- **Collected data**
--*--
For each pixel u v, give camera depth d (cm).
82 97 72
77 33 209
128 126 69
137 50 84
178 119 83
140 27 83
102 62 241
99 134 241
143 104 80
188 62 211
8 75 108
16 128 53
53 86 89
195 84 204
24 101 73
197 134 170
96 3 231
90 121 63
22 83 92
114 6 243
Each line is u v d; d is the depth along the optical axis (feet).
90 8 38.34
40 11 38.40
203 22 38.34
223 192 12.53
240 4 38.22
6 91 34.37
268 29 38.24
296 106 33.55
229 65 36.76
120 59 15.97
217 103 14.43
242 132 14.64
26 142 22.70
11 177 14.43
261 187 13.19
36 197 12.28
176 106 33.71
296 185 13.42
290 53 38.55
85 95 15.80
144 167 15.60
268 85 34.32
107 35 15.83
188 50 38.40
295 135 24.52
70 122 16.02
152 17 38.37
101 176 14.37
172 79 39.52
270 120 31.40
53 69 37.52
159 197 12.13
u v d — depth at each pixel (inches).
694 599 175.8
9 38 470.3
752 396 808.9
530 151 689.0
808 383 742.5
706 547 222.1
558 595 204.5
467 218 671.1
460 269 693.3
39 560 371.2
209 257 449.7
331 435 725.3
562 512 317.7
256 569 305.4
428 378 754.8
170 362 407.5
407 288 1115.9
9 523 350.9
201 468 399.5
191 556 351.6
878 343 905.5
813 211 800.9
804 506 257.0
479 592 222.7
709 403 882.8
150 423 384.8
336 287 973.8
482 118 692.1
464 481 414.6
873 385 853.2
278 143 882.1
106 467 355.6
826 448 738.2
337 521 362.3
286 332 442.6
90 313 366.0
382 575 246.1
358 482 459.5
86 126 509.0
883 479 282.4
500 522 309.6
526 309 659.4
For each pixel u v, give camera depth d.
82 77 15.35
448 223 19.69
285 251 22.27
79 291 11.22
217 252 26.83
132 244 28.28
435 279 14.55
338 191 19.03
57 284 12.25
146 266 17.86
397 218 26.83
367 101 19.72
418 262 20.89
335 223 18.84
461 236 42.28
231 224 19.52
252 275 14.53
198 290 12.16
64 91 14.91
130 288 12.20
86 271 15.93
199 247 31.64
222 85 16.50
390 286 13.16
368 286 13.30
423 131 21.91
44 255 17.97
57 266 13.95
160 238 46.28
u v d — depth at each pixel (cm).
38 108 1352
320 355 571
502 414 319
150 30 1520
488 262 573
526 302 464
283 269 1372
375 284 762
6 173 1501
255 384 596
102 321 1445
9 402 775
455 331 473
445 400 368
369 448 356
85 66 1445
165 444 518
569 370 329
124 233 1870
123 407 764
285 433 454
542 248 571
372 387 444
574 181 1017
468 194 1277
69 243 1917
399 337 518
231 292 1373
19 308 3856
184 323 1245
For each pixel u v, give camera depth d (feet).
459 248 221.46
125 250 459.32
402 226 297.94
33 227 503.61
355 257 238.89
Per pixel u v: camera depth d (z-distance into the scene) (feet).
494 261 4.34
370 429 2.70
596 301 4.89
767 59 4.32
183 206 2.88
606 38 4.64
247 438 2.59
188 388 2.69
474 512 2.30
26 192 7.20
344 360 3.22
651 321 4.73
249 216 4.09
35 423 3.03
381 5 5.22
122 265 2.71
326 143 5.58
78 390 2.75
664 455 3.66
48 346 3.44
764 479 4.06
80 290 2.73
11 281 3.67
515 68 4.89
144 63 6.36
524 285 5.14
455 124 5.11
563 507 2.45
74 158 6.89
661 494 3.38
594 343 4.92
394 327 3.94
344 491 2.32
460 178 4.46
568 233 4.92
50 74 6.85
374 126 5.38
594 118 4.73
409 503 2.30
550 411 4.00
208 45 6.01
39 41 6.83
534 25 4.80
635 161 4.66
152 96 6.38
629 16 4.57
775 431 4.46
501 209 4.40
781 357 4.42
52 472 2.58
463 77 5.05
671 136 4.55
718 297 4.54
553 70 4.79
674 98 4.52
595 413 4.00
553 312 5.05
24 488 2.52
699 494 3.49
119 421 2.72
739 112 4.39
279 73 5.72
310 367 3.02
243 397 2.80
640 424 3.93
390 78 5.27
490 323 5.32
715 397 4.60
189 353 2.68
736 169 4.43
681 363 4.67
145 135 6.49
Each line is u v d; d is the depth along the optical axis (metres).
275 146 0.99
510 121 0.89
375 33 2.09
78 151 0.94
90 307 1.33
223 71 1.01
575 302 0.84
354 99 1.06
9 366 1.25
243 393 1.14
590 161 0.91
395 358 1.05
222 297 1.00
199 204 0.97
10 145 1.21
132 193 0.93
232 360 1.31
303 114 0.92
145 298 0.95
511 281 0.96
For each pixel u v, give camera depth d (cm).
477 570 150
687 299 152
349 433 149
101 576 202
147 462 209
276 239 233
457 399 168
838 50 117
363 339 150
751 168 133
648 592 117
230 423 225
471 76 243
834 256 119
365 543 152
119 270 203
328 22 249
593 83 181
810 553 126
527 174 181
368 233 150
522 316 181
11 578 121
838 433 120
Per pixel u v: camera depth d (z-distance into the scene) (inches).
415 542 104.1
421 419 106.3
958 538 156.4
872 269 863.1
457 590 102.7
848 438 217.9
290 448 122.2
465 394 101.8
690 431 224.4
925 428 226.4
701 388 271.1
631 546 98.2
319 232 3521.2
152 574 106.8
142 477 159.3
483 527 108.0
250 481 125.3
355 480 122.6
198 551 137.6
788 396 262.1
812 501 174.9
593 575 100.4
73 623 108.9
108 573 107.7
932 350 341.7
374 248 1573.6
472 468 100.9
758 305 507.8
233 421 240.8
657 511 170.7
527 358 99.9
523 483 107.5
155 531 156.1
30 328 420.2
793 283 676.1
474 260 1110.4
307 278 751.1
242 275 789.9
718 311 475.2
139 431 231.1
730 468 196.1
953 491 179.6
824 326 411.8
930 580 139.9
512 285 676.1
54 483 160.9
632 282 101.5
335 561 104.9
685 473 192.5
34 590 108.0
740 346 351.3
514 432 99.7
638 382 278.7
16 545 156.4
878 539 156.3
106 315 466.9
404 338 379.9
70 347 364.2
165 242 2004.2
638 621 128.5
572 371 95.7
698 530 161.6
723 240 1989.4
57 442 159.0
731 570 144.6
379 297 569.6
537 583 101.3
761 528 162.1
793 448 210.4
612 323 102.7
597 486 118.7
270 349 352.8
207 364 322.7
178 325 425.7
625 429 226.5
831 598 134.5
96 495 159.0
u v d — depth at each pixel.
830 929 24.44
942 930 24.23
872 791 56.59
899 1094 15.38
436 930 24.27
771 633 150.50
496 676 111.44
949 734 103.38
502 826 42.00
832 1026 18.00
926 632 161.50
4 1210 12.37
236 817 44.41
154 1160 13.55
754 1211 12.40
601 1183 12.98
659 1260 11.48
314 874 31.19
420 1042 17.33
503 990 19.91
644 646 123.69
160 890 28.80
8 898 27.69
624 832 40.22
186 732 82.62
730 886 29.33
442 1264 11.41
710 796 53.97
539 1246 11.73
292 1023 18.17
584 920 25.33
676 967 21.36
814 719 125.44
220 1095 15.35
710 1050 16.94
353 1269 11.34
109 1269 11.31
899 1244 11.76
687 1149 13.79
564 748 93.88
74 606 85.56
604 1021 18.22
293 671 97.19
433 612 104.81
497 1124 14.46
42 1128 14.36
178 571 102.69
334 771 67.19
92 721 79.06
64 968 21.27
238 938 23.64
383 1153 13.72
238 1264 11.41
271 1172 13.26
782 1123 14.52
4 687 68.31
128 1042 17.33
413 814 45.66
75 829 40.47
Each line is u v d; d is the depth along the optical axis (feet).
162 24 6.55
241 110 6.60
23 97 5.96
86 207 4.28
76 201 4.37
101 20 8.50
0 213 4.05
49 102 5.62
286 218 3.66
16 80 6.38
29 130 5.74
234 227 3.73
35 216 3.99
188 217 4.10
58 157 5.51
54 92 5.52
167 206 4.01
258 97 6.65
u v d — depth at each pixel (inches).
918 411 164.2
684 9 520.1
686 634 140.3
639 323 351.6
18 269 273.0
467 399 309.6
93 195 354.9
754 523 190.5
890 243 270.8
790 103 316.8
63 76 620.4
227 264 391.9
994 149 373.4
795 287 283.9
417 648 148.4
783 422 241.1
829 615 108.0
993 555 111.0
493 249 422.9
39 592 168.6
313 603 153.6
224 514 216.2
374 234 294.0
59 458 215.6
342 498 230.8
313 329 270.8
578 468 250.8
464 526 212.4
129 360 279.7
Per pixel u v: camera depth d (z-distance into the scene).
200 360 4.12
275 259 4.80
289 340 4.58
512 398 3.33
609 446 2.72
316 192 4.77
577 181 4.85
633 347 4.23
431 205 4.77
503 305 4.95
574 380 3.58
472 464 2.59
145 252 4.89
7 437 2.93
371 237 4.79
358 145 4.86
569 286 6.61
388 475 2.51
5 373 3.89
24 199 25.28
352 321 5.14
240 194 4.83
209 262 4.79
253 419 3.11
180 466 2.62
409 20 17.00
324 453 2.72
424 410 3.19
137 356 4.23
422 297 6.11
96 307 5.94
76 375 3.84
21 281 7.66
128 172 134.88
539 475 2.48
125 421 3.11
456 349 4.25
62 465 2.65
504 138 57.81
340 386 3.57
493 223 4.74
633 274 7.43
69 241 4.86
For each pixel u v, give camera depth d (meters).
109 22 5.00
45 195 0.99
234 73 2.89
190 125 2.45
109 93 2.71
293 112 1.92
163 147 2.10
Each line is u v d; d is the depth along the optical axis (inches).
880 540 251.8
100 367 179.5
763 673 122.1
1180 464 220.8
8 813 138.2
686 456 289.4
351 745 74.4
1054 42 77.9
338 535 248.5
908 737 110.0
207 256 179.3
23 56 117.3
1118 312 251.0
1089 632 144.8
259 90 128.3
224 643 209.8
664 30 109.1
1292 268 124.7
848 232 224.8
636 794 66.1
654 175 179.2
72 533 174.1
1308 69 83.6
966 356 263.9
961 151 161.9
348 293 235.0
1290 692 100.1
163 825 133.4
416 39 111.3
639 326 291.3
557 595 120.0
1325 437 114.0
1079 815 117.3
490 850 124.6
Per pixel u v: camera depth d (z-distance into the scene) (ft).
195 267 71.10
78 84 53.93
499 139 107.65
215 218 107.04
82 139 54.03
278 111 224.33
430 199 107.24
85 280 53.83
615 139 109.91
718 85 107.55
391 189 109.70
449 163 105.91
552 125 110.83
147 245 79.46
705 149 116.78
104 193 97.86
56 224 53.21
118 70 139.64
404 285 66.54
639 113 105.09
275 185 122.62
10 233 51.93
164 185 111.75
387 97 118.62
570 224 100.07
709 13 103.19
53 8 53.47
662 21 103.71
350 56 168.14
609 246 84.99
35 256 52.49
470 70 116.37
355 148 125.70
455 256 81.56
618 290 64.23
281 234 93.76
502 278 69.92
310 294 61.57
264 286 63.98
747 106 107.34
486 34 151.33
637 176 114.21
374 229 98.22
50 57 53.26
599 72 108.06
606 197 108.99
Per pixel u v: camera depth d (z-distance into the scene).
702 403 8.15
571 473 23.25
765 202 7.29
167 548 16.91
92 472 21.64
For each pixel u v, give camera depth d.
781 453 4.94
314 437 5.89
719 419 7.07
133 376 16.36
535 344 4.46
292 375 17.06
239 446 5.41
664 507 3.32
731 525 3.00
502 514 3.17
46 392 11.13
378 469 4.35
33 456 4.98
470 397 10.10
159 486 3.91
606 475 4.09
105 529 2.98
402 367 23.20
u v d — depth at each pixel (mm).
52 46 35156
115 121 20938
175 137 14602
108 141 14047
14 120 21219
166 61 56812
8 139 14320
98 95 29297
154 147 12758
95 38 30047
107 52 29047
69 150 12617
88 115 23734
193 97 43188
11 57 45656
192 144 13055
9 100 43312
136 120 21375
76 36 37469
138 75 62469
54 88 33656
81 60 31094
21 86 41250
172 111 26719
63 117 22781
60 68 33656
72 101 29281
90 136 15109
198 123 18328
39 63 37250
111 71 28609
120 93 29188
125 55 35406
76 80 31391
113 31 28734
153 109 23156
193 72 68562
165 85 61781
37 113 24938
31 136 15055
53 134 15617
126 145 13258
--*--
- **Prompt**
Above are the records; from them, give again exactly the lines from the one containing "166 61 56812" through the one containing "90 136 15109", both included.

- **Finished task**
166 61 56812
8 139 14320
98 95 29297
154 147 12758
95 38 30047
107 52 29047
69 150 12617
88 115 23734
193 97 43188
11 57 45656
192 144 13055
9 100 43312
136 120 21375
76 36 37469
138 75 62469
54 88 33656
81 60 31094
21 86 41250
172 111 26719
63 117 22781
60 68 33656
72 101 29281
90 136 15109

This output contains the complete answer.